Reproduce exactly the lines from the start of the records through the line containing "will be presented", both included. Leave the pictures out.

[[ EXERCISE INPUT, beginning ]]

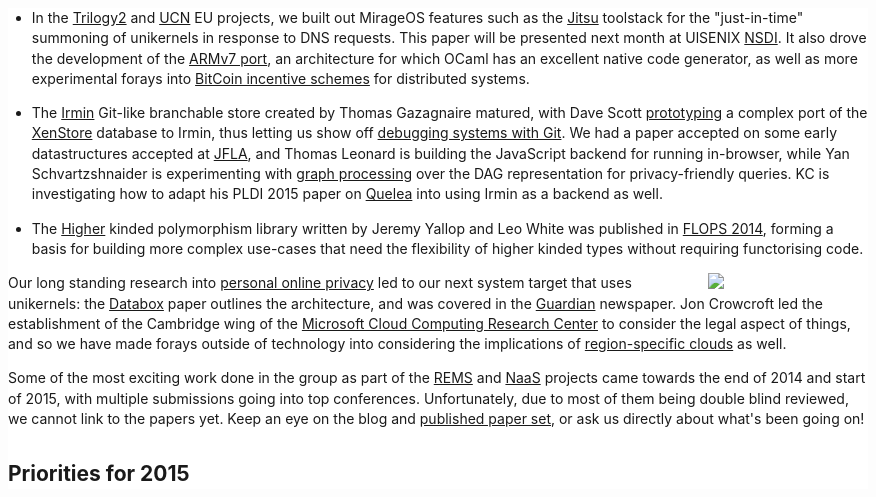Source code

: * In the [Trilogy2](http://trilogy2.it.uc3m.es/) and [UCN](http://usercentricnetworking.eu/)
  EU projects, we built out MirageOS features such as the
  [Jitsu](http://anil.recoil.org/papers/2015-nsdi-jitsu.pdf) toolstack for the
  "just-in-time" summoning of unikernels in response to DNS requests.  This paper
  will be presented next month at UlSENIX [NSDI](https://www.usenix.org/conference/nsdi15/).
  It also drove the development of the [ARMv7 port](http://openmirage.org/blog/introducing-xen-minios-arm),
  an architecture for which OCaml has an excellent native code generator, as well
  as more experimental forays into [BitCoin incentive schemes](http://arxiv.org/abs/1412.4638)
  for distributed systems.  

<iframe style="float:right; padding-left: 15px" width="200" height="150" src="https://www.youtube.com/embed/DSzvFwIVm5s?rel=0" frameborder="0" allowfullscreen></iframe>

* The [Irmin](http://irmin.io) Git-like branchable store created by Thomas Gazagnaire matured,
  with Dave Scott [prototyping](https://www.youtube.com/watch?v=DSzvFwIVm5s) a complex
  port of the [XenStore](http://wiki.xen.org/wiki/XenStore) database to Irmin, thus 
  letting us show off [debugging systems with Git](http://decks.openmirage.org/xendevsummit14#/).
  We had a paper accepted on some early datastructures accepted at [JFLA](http://anil.recoil.org/papers/2015-jfla-irmin.pdf),
  and Thomas Leonard is building the JavaScript backend for running in-browser,
  while Yan Schvartzshnaider is experimenting with [graph processing](http://yansnotes.blogspot.co.uk/2015/01/work-summary-ocaml-labs.html) over the DAG representation for privacy-friendly queries.
  KC is investigating how to adapt his PLDI 2015 paper on [Quelea](http://kcsrk.info/papers/quelea_pldi15.pdf) into using
  Irmin as a backend as well.


* The [Higher](https://github.com/ocamllabs/higher) kinded polymorphism library written
  by Jeremy Yallop and Leo White was published in [FLOPS 2014](http://www.lpw25.net/flops2014.pdf),
  forming a basis for building more complex use-cases that need the flexibility of higher
  kinded types without requiring functorising code.

<a href="{{site.url}}/images/ocl14rev/scotty.jpg"><img style="width:160px; padding-left: 15px; float:right;" src="{{site.url}}/images/ocl14rev/scotty-thumb.jpg" /></a>

Our long standing research into [personal online privacy](http://nymote.org) 
  led to our next system target that uses unikernels: the [Databox](http://arxiv.org/abs/1501.04737) paper
  outlines the architecture, and was covered in the [Guardian](http://www.theguardian.com/technology/2015/feb/01/control-personal-data-databox-end-user-agreement) newspaper.  Jon Crowcroft led the establishment of the Cambridge wing of the [Microsoft Cloud Computing Research Center](http://www.mccrc.eu/about-us) to consider the legal aspect of things, and so we have made forays outside of technology into considering the implications of [region-specific clouds](http://www.cl.cam.ac.uk/techreports/UCAM-CL-TR-863.pdf) as well.

Some of the most exciting work done in the group as part of the [REMS](http://rems.io) 
and [NaaS](http://www.naas-project.org/) projects came towards the end of 2014 and start of 2015, with
multiple submissions going into top conferences.  Unfortunately, due to most of them
being double blind reviewed, we cannot link to the papers yet.  Keep an eye on the
blog and [published paper set](http://www.cl.cam.ac.uk/projects/ocamllabs/papers/index.html),
or ask us directly about what's been going on!

## Priorities for 2015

[[ EXERCISE INPUT, end ]]

__THE ANSWER__
Source code

: * In the [Trilogy2](http://trilogy2.it.uc3m.es/) and [UCN](http://usercentricnetworking.eu/)
  EU projects, we built out MirageOS features such as the
  [Jitsu](http://anil.recoil.org/papers/2015-nsdi-jitsu.pdf) toolstack for the
  "just-in-time" summoning of unikernels in response to DNS requests.  This paper
  will be presented next month at UlSENIX [NSDI](https://www.usenix.org/conference/nsdi15/).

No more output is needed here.